The attorney reiterates his belief that the SEC is acting in allegiance to its goals of expanding its control over the emerging market and not in loyalty to the law.
Attorney John E. Deaton recently reiterated Judge Sarah Netburn’s criticism of the United States Securities and Exchange Commission in its case against Ripple.
The lawyer representing over 75,000 XRP holders in the case as a friend of the court did this in a tweet today, quoting statements from the magistrate in July last year. It came in response to a recent Bloomberg opinion piece dubbed “The SEC Comes for Crypto Custody.”
cryptocurrency, and on the other hand, that Hinman sought and obtained legal advice from SEC counsel in drafting his Speech, suggests that the SEC is adopting its litigation positions to further its desired goal, and not out of a faithful allegiance to the law.”
— John E Deaton (@JohnEDeaton1) February 20, 2023
Prominent Bloomberg columnist Matt Levine in the article, suggests that the SEC has managed to flip the script on the crypto industry. Levine asserts that regulators in the traditional finance industry create general public rules to cover all cases only for creative, higher-paid industry lawyers to find and take advantage of loopholes.
However, Levine highlights that the reverse currently appears to be the case with the crypto industry. The columnist points out that the SEC is exploiting legal provisions to gradually expand its regulatory powers in the emerging market, with industry participants consistently a step behind.
“Just an unusual situation!” Levine writes.
Levine’s piece comes as the SEC has notified centralized staking service providers with its enforcement action against Kraken.
Recall that Judge Netburn, last July, asserted that the SEC was not acting in faithful allegiance to the law but in pursuit of its goals, citing its shifting stance on the controversial Hinman documents.
Notably, the agency initially argued that William Hinman’s controversial speech in 2018, which declared Bitcoin and Ethereum non-securities represented his personal views and not the opinion of the market regulator. However, when the judge requested that the SEC hand over emails and other documents related to the drafting of the speech, the SEC alleged that attorney-client privileges protected these documents as Hinman consulted SEC lawyers in the drafting of the speech.
For context, Hinman, at the time, served as director of the SEC’s Division of Corporation Finance. Notably, the SEC’s complaint against Ripple took many by surprise, considering Hinman, just two years prior, in what is regarded as the only guidance from the SEC to the emerging markets, had asserted that Bitcoin, Ethereum, and other sufficiently decentralized networks do not represent securities.
Consequently, several crypto industry participants and market observers are curious as to the contents of the hotly contested documents. As highlighted in a recent piece by Dr. Roslyn Layton, a policy researcher and Forbes contributor who recently filed a motion for the court to unseal the document, it could clarify if Ethereum interests influenced Hinman’s speech or if regulators are confused, which could justify confusion amongst industry participants.

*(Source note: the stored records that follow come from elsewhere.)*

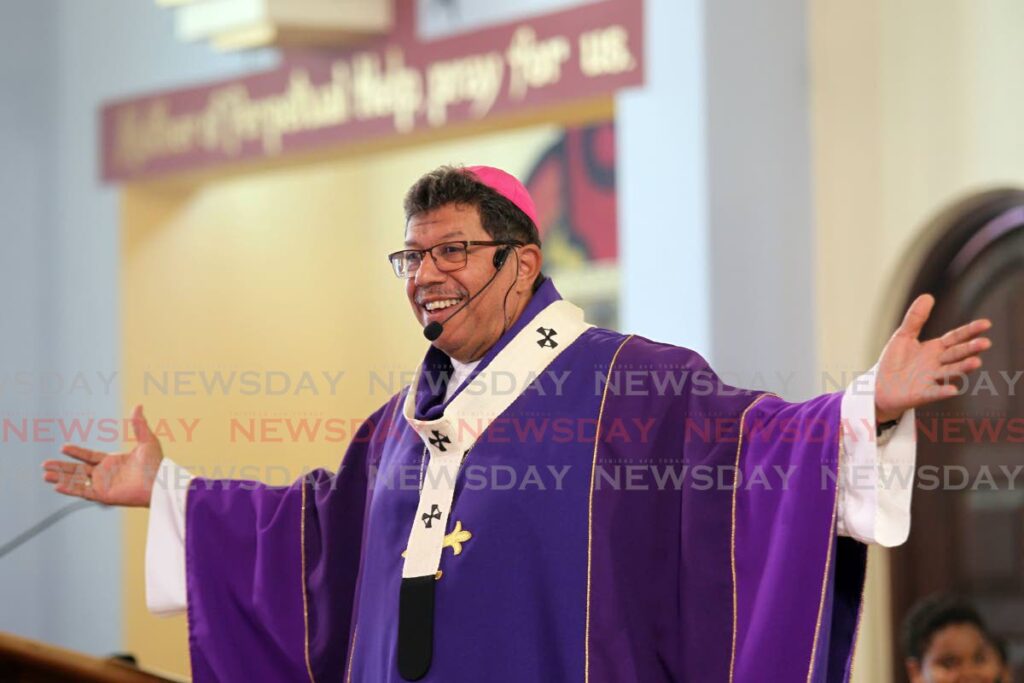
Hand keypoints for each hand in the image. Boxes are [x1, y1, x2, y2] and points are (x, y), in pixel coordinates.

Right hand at [41, 404, 163, 506]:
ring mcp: (103, 485)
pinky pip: (83, 492)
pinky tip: (56, 486)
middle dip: (61, 467)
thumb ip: (139, 424)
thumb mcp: (147, 441)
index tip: (63, 447)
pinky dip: (70, 489)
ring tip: (44, 475)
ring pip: (77, 481)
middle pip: (78, 469)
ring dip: (61, 477)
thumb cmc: (157, 464)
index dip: (76, 452)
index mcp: (113, 462)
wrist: (161, 483)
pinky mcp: (104, 496)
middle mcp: (105, 474)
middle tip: (44, 464)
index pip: (89, 456)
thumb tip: (138, 404)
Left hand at [874, 294, 991, 422]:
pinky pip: (935, 392)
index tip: (986, 324)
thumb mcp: (904, 336)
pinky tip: (953, 390)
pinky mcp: (923, 394)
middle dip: (971, 349)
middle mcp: (939, 364)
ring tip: (976, 362)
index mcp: (936, 349)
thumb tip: (927, 296)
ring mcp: (932, 379)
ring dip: (963, 368)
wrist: (881, 386)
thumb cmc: (895, 361)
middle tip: (985, 343)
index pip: (956, 338)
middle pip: (957, 354)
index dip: (970, 331)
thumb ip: (915, 319)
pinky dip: (943, 391)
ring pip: (951, 372)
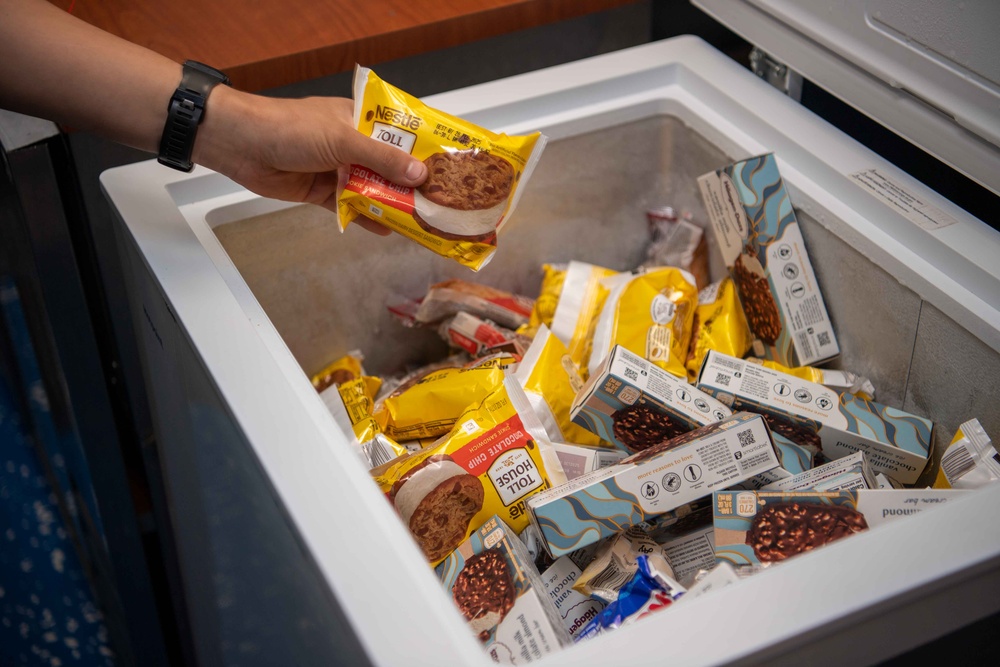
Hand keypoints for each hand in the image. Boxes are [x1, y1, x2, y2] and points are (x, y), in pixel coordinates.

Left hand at [195, 88, 426, 233]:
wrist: (241, 145)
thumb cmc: (291, 127)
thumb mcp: (343, 139)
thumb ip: (382, 159)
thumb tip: (419, 174)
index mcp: (361, 120)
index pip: (401, 134)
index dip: (425, 149)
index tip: (451, 166)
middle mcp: (353, 144)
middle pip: (391, 166)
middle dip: (413, 184)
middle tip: (442, 202)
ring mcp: (338, 168)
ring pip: (373, 189)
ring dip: (393, 203)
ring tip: (422, 221)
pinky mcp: (322, 191)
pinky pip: (351, 206)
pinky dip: (368, 217)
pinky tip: (388, 230)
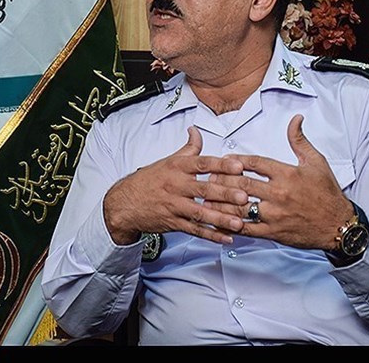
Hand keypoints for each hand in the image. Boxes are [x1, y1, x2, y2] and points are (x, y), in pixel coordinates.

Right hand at [103, 126, 248, 244]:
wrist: (124, 203)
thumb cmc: (149, 180)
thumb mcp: (167, 161)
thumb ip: (187, 148)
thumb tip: (196, 130)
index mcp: (177, 168)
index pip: (202, 164)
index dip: (220, 165)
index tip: (238, 166)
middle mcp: (176, 186)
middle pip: (203, 190)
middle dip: (225, 194)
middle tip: (244, 197)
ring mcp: (174, 206)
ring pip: (200, 213)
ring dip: (220, 219)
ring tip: (239, 222)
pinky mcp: (173, 223)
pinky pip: (194, 230)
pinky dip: (210, 235)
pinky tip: (226, 238)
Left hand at [207, 114, 353, 249]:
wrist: (339, 225)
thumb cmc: (327, 193)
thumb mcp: (316, 162)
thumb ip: (300, 140)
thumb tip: (295, 118)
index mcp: (287, 174)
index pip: (255, 163)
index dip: (236, 160)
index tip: (225, 159)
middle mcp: (279, 193)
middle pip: (242, 183)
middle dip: (223, 179)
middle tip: (210, 177)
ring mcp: (274, 214)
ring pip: (241, 206)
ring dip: (222, 202)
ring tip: (208, 198)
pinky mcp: (273, 232)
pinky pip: (247, 228)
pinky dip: (231, 224)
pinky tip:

Notably, the market regulator wants the documents to remain sealed, arguing that opening them to public scrutiny could affect the openness of future policy deliberation processes.
As the SEC’s chair, Gary Gensler, continues to assert that traditional securities laws apply to crypto and new rules are unnecessary, the agency has continued to stretch existing laws to launch several enforcement actions against industry participants. Consequently, the market in the U.S. remains shrouded in uncertainty with no clear path to compliance despite statements to the contrary by Gensler.